Arztinformationssystem kommt erst nach Regierungsbildung
Berlin – Die Rechtsverordnung zum Arztinformationssystem (AIS) wird nicht veröffentlicht, bevor die Regierungsbildung abgeschlossen ist. Darauf hat heute das Bundesgesundheitsministerium (BMG) auf Nachfrage des Deutschen Ärzteblattes (DÄ) hingewiesen.
Mit dem Arzneimittelversorgungsstärkungsgesetz hatte der Gesetzgeber dem Gemeinsamen Bundesausschuss (G-BA) aufgegeben, innerhalb eines Monats nach der Festlegung der frühen Nutzenbewertung eines neuen Arzneimittels eine maschinenlesbare Fassung zu dem Beschluss zu veröffentlichen, die in der Praxissoftware abgebildet wird. In einer Rechtsverordnung des BMG sollten zuvor die Anforderungen an diesen Beschluss festgelegt werden. Das wird nun weiter dauern.

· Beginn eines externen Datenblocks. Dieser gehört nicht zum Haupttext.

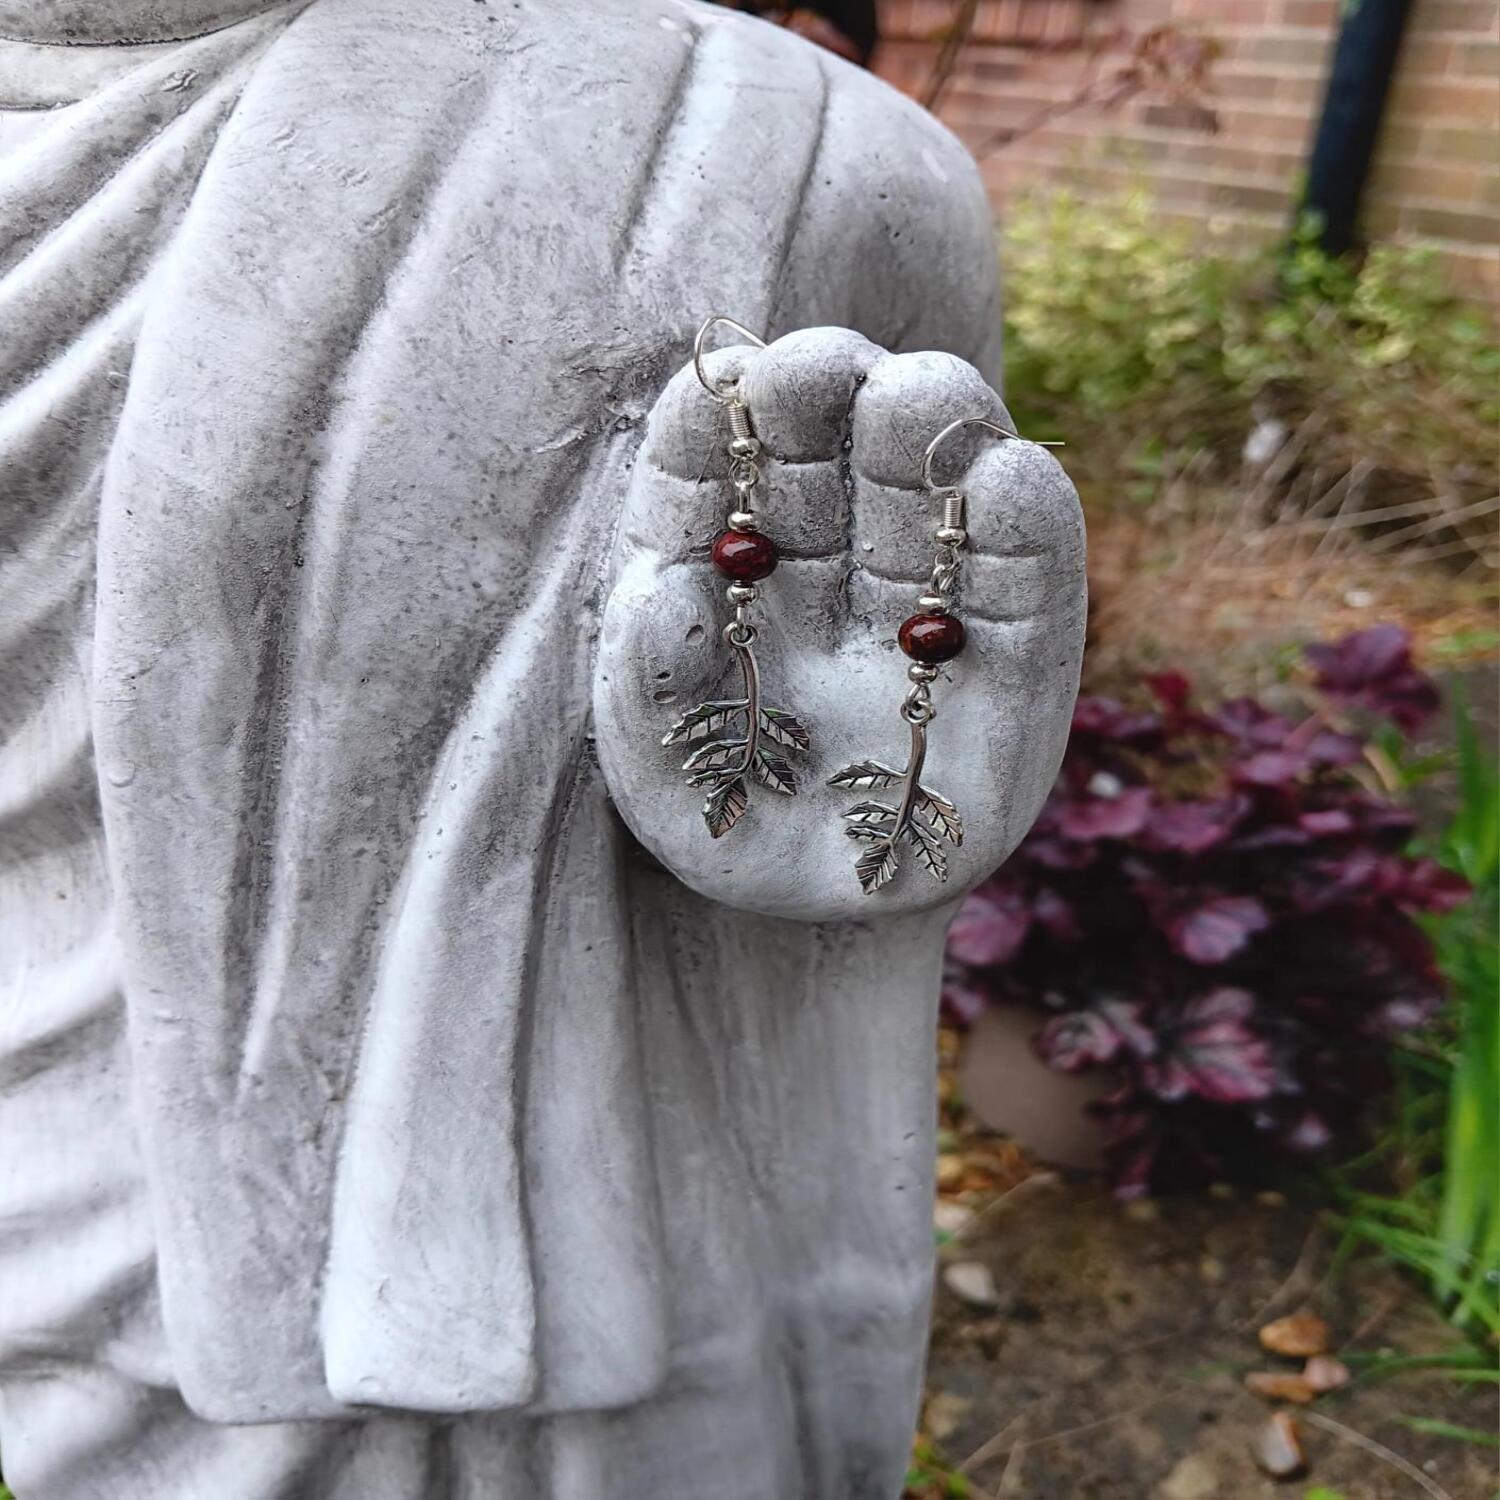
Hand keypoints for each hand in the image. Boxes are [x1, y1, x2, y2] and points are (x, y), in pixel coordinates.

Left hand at [594, 327, 1084, 922]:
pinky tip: (1011, 478)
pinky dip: (1026, 530)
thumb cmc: (726, 847)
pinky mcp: (1013, 668)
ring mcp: (915, 616)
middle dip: (827, 405)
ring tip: (924, 398)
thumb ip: (647, 677)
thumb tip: (663, 581)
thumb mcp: (655, 774)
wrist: (818, 940)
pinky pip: (1024, 586)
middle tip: (829, 367)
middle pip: (829, 463)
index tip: (720, 385)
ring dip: (932, 435)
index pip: (716, 480)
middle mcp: (821, 584)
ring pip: (930, 498)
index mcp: (727, 585)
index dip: (718, 425)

Sensible Schnittstelle zwischen Ärzten und Kassen
In der vergangenen Woche hatte der stellvertretende Vorstandsvorsitzende der Kassenärztlichen Bundesvereinigung (KBV), Stephan Hofmeister, erhebliche Zweifel am Nutzen des AIS geäußert. Es gebe noch niemanden, der erklären könne, wie man die komplexen Informationen des G-BA in verwertbare Informationen umwandeln könne, sagte er in einem KV-on-Interview. Zudem befürchtet Hofmeister infolge des AIS eine erhebliche Verschärfung der Regressbedrohung und eine Einschränkung der Therapiefreiheit. „Das sind beides Dinge, die wir ablehnen und für ungeeignet halten“, sagte er.

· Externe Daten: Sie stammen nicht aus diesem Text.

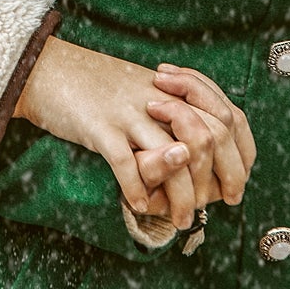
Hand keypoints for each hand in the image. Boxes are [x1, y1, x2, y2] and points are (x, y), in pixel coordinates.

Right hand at [14, 38, 245, 228]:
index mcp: (175, 89)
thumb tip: (203, 154)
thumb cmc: (99, 87)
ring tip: (180, 219)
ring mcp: (131, 111)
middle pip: (211, 137)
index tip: (234, 186)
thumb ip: (176, 111)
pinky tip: (139, 204)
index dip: (239, 156)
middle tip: (212, 209)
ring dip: (183, 195)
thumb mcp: (147, 91)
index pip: (229, 118)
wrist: (50, 69)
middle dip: (218, 179)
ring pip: (175, 154)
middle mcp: (160, 97)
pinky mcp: (100, 126)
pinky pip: (126, 162)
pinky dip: (136, 188)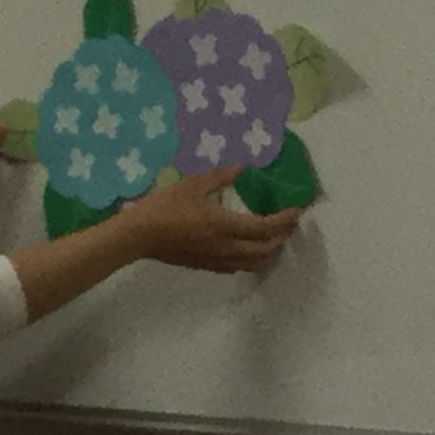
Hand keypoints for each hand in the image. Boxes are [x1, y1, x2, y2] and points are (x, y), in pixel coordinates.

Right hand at [116, 167, 301, 273]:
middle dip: (282, 237)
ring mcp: (217, 260)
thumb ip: (220, 176)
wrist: (138, 236)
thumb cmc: (164, 208)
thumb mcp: (192, 185)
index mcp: (225, 226)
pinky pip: (238, 267)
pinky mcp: (207, 266)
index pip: (265, 227)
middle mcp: (226, 248)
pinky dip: (252, 259)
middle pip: (265, 249)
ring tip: (275, 237)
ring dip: (270, 251)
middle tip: (288, 223)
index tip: (296, 210)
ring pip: (254, 263)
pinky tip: (249, 249)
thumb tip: (242, 167)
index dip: (284, 220)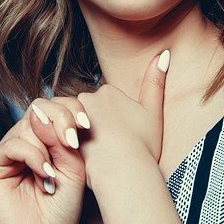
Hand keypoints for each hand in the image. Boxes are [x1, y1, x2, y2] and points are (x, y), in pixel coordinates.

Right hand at [0, 97, 90, 223]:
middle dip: (61, 120)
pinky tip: (44, 176)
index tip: (87, 126)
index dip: (71, 110)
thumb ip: (64, 140)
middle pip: (40, 108)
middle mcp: (26, 141)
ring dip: (48, 146)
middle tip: (72, 141)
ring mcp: (8, 152)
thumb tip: (44, 114)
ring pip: (28, 126)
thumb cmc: (61, 211)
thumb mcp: (74, 170)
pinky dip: (33, 156)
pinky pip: (13, 145)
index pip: (55, 107)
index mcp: (47, 140)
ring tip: (55, 176)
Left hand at [73, 49, 169, 190]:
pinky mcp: (59, 132)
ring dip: (82, 136)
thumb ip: (156, 83)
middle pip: (89, 112)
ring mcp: (72, 115)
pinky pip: (62, 137)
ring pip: (74, 124)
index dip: (114, 123)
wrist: (123, 170)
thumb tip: (163, 53)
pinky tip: (82, 158)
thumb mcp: (153, 113)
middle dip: (95, 127)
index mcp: (109, 91)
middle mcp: (88, 97)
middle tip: (108, 149)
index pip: (107, 104)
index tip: (121, 139)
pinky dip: (70, 146)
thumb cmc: (142, 146)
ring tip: (96, 155)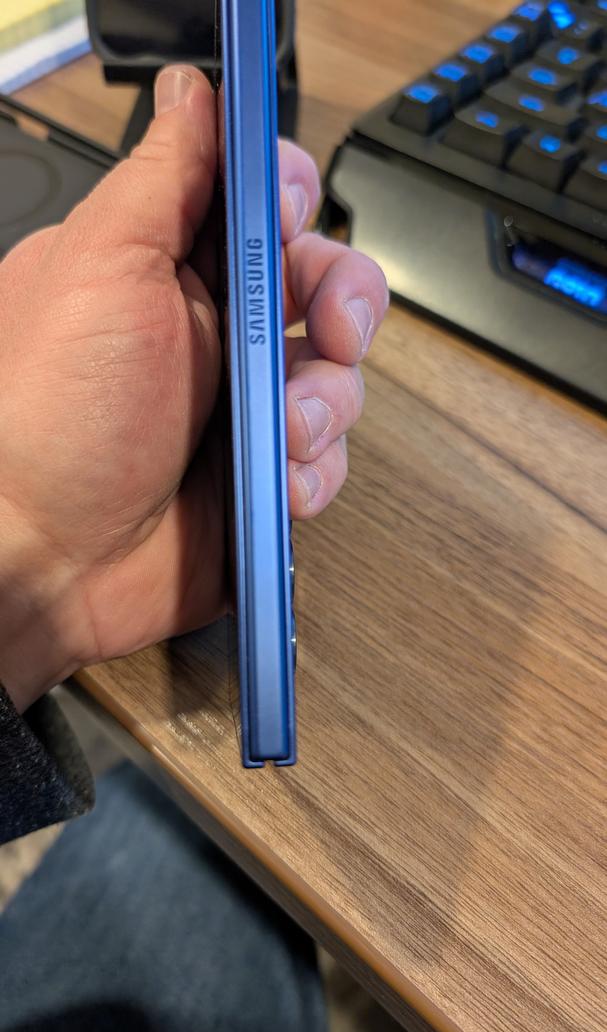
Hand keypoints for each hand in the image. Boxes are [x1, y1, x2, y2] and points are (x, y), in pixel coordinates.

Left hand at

Auch die Arzneimittelhersteller sorgen sich, dass die Krankenkassen über das AIS einen zu großen Einfluss auf die Therapieentscheidung der Ärzte erhalten. „Es ist kein Zufall, dass die Einflussnahme einzelner Krankenkassen auf Diagnosen der Ärzte aus monetären Gründen immer höhere Wellen schlägt“, sagte die Hauptgeschäftsführerin des Verbandes forschender Arzneimittelhersteller (vfa), Birgit Fischer, vor Kurzem vor Journalisten in Berlin. Das AIS betreffe eine sensible Schnittstelle zwischen Krankenkassen und Ärzten. Denn dabei gehe es nicht um Diagnosen, sondern um Therapien.

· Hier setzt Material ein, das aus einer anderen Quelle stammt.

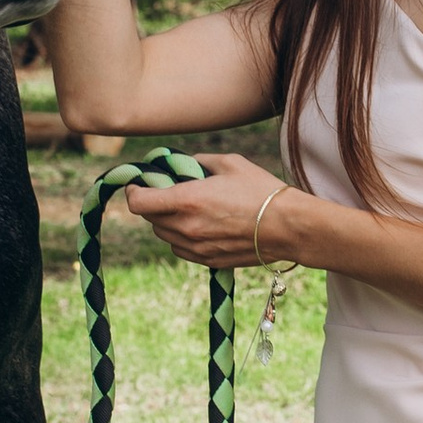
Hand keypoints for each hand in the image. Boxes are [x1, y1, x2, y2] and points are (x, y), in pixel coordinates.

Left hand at [120, 154, 291, 268]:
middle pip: (150, 219)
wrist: (288, 226)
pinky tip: (200, 225)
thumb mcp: (230, 163)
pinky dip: (182, 237)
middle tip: (169, 191)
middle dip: (153, 203)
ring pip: (164, 236)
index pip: (138, 202)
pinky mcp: (208, 260)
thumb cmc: (262, 190)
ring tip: (188, 209)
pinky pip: (181, 250)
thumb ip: (199, 162)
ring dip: (167, 221)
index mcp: (186, 200)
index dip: (134, 191)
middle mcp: (186, 227)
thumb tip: (184, 164)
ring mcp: (196, 247)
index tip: (140, 183)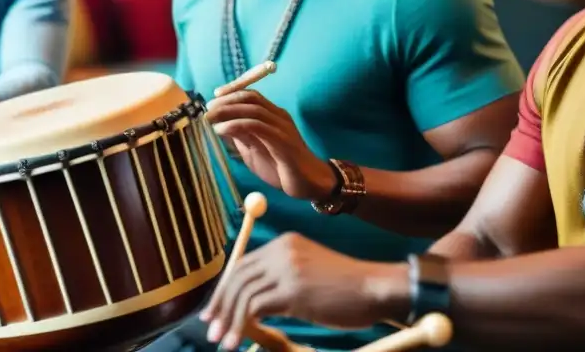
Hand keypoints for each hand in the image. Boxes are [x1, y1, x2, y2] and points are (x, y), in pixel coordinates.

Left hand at [200, 233, 398, 348]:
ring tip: (222, 341)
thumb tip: (251, 304)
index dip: (225, 288)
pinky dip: (242, 325)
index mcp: (285, 243)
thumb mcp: (308, 273)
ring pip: (243, 293)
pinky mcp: (293, 290)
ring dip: (229, 320)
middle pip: (237, 276)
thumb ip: (282, 279)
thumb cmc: (346, 288)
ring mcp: (288, 268)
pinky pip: (255, 307)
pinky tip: (239, 340)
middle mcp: (283, 250)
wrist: (374, 287)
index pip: (242, 263)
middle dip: (220, 305)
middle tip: (210, 328)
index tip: (215, 311)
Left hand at [206, 89, 336, 200]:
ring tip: (210, 118)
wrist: (309, 184)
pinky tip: (222, 130)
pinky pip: (258, 127)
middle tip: (207, 108)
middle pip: (251, 98)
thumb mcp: (254, 151)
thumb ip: (241, 137)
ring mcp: (283, 128)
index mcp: (274, 116)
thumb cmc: (281, 168)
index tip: (212, 98)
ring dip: (228, 111)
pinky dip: (237, 125)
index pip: (251, 95)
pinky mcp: (283, 142)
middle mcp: (279, 117)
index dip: (231, 93)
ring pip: (254, 109)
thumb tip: (220, 125)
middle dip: (226, 100)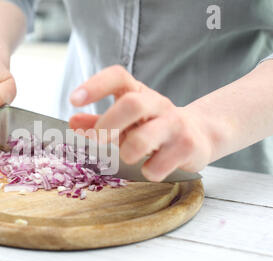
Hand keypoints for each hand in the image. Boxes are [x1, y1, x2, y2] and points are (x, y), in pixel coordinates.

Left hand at [69, 65, 212, 181]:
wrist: (200, 136)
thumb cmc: (153, 127)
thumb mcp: (125, 122)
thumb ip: (99, 123)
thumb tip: (72, 122)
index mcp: (139, 93)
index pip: (118, 76)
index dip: (95, 85)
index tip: (73, 100)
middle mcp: (158, 104)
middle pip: (132, 104)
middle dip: (108, 124)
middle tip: (97, 139)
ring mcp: (175, 125)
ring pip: (143, 139)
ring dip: (128, 153)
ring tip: (131, 155)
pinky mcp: (187, 147)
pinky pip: (157, 167)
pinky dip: (148, 172)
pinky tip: (154, 166)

Fischer sprach sich dafür aus, dass das geplante AIS nicht nur Informationen aus der frühen Nutzenbewertung des G-BA enthält, sondern auch aus anderen Informationsquellen, zum Beispiel aus Leitlinien. „Wir plädieren dafür, den Ärzten selbst die tragende Rolle in der Gestaltung des Arztinformationssystems zu geben“, sagte Fischer. „Sie müssen entscheiden, wie die bestehenden Widersprüche zwischen Zusatznutzenbewertung und Therapieerfordernissen aufgelöst werden, ohne dass die Versorgung der Patienten darunter leidet.“
Ärzte sollen komplette Dokumente anklicken können
Der stellvertretende Hauptgeschäftsführer des Bundesverbandes der Pharmazeutischen Industrie (BPI), Norbert Gerbsch, präsentierte in der Folge den Vorschlag der Arzneimittelindustrie für ein Arztinformationssystem. „Es braucht ein ehrliches Informationsmodell, das nichts verändert, nichts redigiert und vor allem die Nutzenbewertungsbeschlüsse nicht interessenorientiert in einen Kontext einordnet, ohne dass der Arzt wüsste, welche Werteentscheidungen zugrunde gelegt wurden“, sagte Gerbsch. Die vorhandenen Informationen müssten dem Arzt so neutral präsentiert werden, dass sie seine Verordnungsfreiheit nicht beeinflussen.
Die Pharmaindustrie schlägt vor, dass der Arzt in seiner Praxissoftware direkt weiterführende Informationen wie die frühe Nutzenbewertung des G-BA, die Leitlinien oder die Fachinformation des Arzneimittels anklicken kann. Die Dokumente sollen dem Arzt dann komplett angezeigt werden. Über ein verlinktes Inhaltsverzeichnis sollen die Ärzte zu speziellen Textstellen springen können, zum Beispiel zu einer vom G-BA gebildeten Subgruppe.